═════ TEXTE À LIRE
Le secret professionnel de l’avocat [...] est fondamental pour le système de justice canadien. Le droit est un écheveau complexe d’intérêts, de rapports et de règles. L’intégrité de l’administration de la justice repose sur le rôle unique de l’avocat qui donne des conseils juridiques à des clients au sein de ce système complexe. La notion selon laquelle une personne doit pouvoir parler franchement à son avocat pour qu’il soit en mesure de la représenter pleinement est au cœur de ce privilège.

 

 

[23]           D’après l’avocat des défendeurs, une fois que l’existence de la relation avocat‑client est établie, toutes les communications échangées entre eux sont protégées; par conséquent, comme le MJ et la GRC avaient une relation avocat‑client en ce qui a trait aux questions visées par le protocole, celui‑ci doit également être protégé. Je ne suis pas d’accord. La jurisprudence ne reconnaît pas une portée aussi radicale au privilège de la consultation juridique, et c’est une erreur que d’assimiler l’exigence d’interpréter restrictivement les exceptions à ce privilège à une définition élargie du type de communications susceptibles d’être protégées en premier lieu. Lorsque, comme en l’espèce, la question qui se pose est de savoir si un document est protégé (par opposition au cas où l’exception au privilège est invoquée), la Cour doit appliquer le critère de l’arrêt Solosky, selon lequel chaque communication à l’égard de laquelle le privilège est revendiqué doit être considérée individuellement.
══════════
═════ MATÉRIEL
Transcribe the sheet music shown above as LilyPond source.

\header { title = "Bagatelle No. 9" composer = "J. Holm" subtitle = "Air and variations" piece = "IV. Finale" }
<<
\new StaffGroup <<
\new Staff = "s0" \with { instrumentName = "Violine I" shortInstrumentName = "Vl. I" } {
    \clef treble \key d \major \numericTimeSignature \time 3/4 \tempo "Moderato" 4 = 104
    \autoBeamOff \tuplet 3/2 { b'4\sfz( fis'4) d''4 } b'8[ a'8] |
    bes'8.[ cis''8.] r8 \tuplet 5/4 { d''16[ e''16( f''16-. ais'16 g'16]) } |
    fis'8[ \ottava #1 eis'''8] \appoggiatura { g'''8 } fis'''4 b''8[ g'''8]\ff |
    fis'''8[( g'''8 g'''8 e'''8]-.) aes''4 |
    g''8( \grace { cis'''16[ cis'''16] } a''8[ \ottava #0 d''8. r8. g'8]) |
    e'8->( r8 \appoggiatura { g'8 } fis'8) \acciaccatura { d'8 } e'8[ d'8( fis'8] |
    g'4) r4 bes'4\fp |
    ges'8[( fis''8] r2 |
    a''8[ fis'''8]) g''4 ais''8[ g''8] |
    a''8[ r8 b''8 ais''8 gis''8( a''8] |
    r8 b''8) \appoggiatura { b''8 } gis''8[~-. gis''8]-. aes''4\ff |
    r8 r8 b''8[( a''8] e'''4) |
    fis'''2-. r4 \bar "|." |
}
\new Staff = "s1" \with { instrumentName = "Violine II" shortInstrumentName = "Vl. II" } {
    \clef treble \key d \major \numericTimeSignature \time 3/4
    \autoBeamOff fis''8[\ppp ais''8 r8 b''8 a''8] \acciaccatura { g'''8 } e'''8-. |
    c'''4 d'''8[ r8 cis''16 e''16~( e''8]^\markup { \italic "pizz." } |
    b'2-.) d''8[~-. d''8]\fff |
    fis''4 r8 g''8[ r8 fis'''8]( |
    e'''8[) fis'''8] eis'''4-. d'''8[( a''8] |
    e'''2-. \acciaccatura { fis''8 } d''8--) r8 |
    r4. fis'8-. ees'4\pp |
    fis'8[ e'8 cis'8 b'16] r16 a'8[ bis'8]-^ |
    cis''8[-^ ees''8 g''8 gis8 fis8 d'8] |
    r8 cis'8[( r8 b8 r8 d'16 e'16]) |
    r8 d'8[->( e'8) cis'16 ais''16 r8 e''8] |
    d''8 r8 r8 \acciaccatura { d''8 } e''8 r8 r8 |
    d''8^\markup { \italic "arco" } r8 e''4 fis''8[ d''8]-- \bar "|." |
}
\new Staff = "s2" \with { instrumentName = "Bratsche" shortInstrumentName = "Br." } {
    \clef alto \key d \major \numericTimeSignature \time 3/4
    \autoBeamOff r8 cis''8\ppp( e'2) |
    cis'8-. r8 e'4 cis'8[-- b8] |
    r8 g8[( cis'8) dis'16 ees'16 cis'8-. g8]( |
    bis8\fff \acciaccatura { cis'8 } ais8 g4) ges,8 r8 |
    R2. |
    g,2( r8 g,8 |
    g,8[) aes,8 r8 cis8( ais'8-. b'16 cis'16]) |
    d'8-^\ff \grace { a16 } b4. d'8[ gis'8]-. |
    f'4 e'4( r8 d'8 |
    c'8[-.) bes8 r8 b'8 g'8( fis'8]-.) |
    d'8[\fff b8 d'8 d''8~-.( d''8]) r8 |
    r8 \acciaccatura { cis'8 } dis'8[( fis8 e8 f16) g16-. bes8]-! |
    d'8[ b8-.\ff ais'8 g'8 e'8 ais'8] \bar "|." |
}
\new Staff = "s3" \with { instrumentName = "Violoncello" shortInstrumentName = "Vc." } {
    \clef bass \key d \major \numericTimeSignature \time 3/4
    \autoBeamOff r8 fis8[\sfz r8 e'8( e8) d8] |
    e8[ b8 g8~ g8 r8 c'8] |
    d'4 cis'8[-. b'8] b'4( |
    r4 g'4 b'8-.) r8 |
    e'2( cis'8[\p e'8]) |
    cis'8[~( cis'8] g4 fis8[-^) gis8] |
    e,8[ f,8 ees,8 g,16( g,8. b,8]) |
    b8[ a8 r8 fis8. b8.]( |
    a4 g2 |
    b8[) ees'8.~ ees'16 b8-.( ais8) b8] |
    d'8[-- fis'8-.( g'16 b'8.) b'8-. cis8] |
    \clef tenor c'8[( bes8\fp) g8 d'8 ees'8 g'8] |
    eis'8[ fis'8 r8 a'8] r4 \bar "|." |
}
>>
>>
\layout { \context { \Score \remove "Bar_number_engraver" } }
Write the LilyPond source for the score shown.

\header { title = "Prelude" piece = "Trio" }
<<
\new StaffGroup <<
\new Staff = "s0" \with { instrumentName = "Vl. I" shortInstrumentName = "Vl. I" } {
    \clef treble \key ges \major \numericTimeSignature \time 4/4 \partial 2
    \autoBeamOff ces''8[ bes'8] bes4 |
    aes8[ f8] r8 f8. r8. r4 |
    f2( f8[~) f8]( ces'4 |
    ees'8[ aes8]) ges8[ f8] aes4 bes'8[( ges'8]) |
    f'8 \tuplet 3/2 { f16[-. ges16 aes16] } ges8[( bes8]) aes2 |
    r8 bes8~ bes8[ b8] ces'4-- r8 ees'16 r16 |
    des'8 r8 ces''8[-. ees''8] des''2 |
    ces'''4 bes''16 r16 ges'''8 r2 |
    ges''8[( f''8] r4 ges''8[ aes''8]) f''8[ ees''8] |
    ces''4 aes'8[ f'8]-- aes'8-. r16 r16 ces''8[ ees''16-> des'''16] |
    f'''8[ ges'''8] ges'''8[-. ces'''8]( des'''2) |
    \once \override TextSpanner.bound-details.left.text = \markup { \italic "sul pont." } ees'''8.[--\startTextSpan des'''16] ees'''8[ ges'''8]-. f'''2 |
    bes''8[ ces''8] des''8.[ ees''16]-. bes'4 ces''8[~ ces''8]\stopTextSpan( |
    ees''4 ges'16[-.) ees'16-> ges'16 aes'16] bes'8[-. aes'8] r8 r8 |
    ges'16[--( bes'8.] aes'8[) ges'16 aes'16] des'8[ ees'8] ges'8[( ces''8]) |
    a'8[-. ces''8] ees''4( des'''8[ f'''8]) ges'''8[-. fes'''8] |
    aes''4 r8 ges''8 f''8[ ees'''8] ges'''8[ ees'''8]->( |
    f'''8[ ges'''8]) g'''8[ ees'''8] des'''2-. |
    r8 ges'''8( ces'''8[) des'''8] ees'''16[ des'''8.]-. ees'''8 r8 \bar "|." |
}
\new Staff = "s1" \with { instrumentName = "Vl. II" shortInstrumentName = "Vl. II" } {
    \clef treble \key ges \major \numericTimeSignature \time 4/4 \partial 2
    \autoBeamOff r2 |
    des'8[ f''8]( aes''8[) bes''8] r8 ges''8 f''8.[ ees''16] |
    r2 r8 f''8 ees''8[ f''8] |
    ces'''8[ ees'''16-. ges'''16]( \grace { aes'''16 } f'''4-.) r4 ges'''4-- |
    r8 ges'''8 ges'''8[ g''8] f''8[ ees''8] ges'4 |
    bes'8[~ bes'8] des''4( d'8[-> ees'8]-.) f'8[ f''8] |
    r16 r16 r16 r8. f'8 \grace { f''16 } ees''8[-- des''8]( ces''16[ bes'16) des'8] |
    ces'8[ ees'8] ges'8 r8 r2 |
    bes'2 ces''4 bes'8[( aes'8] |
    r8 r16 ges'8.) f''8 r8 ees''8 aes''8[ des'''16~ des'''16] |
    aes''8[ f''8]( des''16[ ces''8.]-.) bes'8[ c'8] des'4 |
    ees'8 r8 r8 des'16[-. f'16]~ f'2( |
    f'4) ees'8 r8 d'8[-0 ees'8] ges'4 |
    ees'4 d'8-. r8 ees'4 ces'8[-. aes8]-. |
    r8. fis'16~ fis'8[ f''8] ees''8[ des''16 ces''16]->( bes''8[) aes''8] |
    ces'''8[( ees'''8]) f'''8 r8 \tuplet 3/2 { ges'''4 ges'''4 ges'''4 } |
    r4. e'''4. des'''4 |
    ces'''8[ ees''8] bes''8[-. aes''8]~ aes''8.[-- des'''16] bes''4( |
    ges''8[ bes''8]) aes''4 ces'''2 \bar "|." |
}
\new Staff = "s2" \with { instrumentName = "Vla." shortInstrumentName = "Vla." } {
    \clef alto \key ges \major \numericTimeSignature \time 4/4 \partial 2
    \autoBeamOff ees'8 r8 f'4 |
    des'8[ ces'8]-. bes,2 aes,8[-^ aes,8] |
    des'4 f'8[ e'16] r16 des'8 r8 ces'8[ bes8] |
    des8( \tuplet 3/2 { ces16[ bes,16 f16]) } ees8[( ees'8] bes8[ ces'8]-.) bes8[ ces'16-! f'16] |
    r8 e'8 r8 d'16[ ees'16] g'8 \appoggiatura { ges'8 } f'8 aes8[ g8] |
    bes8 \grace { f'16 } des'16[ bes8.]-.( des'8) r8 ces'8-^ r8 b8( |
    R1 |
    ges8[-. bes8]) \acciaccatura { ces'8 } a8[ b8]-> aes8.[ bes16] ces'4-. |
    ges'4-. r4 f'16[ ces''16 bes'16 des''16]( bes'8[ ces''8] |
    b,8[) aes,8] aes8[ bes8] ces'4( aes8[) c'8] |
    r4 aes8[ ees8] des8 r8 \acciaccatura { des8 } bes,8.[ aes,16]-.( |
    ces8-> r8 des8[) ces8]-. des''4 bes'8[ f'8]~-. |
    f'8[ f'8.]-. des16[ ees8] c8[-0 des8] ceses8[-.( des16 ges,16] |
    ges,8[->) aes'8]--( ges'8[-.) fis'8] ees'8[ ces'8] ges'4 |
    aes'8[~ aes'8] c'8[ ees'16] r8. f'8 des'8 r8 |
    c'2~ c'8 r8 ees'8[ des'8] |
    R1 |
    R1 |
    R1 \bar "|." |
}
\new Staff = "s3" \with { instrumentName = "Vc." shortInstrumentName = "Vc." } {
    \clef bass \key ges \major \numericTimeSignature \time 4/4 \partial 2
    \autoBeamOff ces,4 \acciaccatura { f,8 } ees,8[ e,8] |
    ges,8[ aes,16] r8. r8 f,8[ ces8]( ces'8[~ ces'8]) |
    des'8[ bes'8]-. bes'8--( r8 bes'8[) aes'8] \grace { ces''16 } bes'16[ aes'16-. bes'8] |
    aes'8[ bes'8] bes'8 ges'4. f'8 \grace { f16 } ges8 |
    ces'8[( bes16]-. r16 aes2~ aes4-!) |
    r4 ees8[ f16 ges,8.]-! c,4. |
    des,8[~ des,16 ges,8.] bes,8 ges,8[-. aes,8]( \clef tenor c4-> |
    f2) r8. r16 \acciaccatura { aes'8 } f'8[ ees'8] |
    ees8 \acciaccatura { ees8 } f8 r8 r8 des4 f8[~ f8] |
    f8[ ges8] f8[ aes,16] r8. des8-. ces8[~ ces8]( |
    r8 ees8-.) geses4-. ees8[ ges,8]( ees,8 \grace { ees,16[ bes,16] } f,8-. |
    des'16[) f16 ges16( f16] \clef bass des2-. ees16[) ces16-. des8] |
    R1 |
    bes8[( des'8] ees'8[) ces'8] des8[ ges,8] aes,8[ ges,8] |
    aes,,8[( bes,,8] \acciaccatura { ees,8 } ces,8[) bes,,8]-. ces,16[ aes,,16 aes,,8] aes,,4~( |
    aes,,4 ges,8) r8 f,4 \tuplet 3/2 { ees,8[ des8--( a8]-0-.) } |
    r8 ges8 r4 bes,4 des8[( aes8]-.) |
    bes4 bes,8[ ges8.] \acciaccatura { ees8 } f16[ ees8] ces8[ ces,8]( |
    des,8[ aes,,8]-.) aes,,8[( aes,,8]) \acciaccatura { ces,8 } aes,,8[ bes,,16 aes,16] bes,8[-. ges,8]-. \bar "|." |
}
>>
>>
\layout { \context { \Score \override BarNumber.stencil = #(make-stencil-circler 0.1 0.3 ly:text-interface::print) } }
══════════
CONSIGNE: Poursuivez le texte sur le secret professionnel de l'avocat après sa dernière phrase.

RÉPONSE:
[24]           Au paragraphe 28 de l’arrêt Solosky, le juge Dickson précisait que « […] le privilège ne peut être invoqué que pour chaque document pris individuellement, et chacun doit répondre aux critères du privilège […]. » Le critère de Solosky relatif au privilège a été maintes fois appliqué et, contrairement à ce qu’affirme l’avocat du défendeur, cet arrêt n’a été ni infirmé ni supplanté par la jurisprudence subséquente. Dans les récents arrêts Blood Tribe et Pritchard (précités), la Cour suprême du Canada s’est fondée sur ce critère, comme l’ont fait régulièrement la Cour et la Cour d’appel fédérale (voir, p. ex., Telus Communications Inc c Canada (Procureur général), 2004 CAF 380, par. 11, [2004] ACF no 1918; Stevens (CAF), par. 19 à 21; Abi‑Mansour c Canada (Agence du revenu), 2012 CF 376, par. 2; Slansky c Canada (Procureur général), 2011 CF 1467, par. 37, 211 ACWS (3d) 288).

 

[25]           Si j’applique au protocole le critère tripartite de l’arrêt Solosky, il m’apparaît que celui‑ci ne satisfait pas au second volet dans la mesure où il ne s’agit pas d’une communication visant à demander ou à fournir un avis juridique. Comme le fait valoir justement l’avocate de la commissaire, le protocole a été négocié; les avis juridiques ne font pas l’objet de négociations entre les avocats et leurs clients. De plus, le protocole est signé et par le supposé avocat (le MJ) et par le supposé client (la GRC); en règle générale, ce n’est pas le cas des communications visant à demander ou à offrir un avis juridique. Plus important encore, le protocole ne concerne à première vue ni la recherche ni la prestation d’un avis juridique et ne contient aucun conseil. Il s’agit plutôt d’une entente rédigée en termes impératifs, censée imposer des obligations et au MJ et à la GRC. Autrement dit, les parties à l’entente ont dépassé le stade consistant à demander ou à obtenir des avis, et ont signé un document qui illustre leur compréhension des rôles et obligations qui leur incombent respectivement lorsque la GRC est en possession de documents, obtenus grâce à ses pouvoirs d’enquête criminelle, qui peuvent se révéler pertinents dans le cadre de litiges civils intentés contre la Couronne fédérale. À cet égard, ce protocole ne diffère en rien des autres PE cités par l’avocate de la demanderesse, ni d’ailleurs des autres ententes que le MJ pourrait conclure avec toute autre direction ou entité gouvernementale.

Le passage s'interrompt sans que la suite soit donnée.